Thrasio, once a top Amazon sellers’ aggregator, files for Chapter 11 bankruptcy

Thrasio, which became popular for its then investor-craze model of aggregating and acquiring Amazon sellers, has now filed for Chapter 11 bankruptcy protection in the District of New Jersey. This development comes amidst a backdrop of mounting debt by the firm.

According to an official statement, the firm’s “restructuring support agreement” involves “around 81% of its revolving credit facility lenders and approximately 88% of its term loan lenders,” and Thrasio notes that this will “eliminate approximately $495 million of the Company’s existing debt, defer all interest payments in the first year post-emergence and infuse new capital into the Company.” Additionally, Thrasio secured commitments for up to $90 million in new financing from certain lenders, providing essential liquidity to sustain its operations during the bankruptcy process.

“Over the past year, we have made significant progress transforming the business and advancing our objective to introduce hundreds of brands to millions of customers,” said Greg Greeley, CEO of Thrasio. “We are taking steps to build on this progress by strengthening our financial position and working with our lenders to support our future success. Thrasio is one of the largest third-party sellers on the Amazon marketplace, and with a strengthened balance sheet and new capital, we will be better equipped to support our brands, scale our infrastructure and enable future opportunities.”

Thrasio’s journey began with ambitious aspirations. Capitalizing on the surge in online shopping during the COVID-19 pandemic, the company adopted a unique “roll-up” model. By acquiring promising third-party sellers on Amazon, Thrasio aimed to consolidate their operations, leverage economies of scale, and optimize their performance.
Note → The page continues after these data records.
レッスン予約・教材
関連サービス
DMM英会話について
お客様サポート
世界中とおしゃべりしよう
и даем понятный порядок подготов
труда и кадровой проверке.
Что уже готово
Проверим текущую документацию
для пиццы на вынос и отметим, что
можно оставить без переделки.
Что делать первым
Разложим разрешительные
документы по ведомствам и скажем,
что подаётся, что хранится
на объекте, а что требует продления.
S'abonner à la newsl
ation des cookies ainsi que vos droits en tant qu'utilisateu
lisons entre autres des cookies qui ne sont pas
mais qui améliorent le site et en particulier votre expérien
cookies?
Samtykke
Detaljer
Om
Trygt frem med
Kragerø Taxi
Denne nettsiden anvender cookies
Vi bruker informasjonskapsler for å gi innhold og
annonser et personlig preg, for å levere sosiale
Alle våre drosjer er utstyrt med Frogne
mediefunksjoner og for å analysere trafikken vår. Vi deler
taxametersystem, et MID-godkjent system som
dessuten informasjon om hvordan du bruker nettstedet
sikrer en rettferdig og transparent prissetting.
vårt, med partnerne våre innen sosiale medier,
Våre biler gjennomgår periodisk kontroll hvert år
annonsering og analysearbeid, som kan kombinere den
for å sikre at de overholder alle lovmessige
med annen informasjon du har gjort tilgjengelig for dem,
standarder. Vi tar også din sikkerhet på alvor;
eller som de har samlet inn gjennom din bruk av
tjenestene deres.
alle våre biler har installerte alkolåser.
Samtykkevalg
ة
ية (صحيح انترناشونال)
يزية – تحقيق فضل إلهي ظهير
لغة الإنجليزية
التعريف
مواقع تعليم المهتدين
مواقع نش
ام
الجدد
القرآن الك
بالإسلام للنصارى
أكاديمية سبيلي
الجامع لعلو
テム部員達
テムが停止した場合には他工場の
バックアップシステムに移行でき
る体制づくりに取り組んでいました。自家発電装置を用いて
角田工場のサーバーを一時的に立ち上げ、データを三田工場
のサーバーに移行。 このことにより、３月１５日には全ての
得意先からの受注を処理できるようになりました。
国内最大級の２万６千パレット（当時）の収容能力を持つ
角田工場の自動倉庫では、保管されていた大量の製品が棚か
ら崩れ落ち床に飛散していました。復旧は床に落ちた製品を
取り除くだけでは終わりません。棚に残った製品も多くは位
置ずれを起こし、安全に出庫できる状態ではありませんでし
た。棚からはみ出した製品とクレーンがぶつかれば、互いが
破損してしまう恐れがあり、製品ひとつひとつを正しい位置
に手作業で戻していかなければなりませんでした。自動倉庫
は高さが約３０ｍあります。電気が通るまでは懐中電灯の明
This strategy proved successful initially, attracting significant investor interest. Thrasio amassed over $3 billion in funding, propelling its rapid growth and solidifying its position as a major player in the Amazon marketplace. According to documents filed with the court, its assets are estimated to be in the range of $1-10 billion, while estimated liabilities are expected to be in the range of $500 million to $1 billion.

However, Thrasio’s success story was not without its challenges. The company’s rapid expansion was fueled, in part, by a substantial debt burden. The exact amount of debt remains unclear, with Thrasio’s bankruptcy filing only indicating a range of liabilities between $500 million and $1 billion. This significant debt load, coupled with rising interest rates, placed a significant financial strain on the company. Furthermore, Thrasio’s fortunes became increasingly intertwined with the broader e-commerce landscape. The pandemic-driven surge in online shopping that fueled the company’s initial success began to moderate as restrictions eased and consumer behavior shifted back towards brick-and-mortar retailers.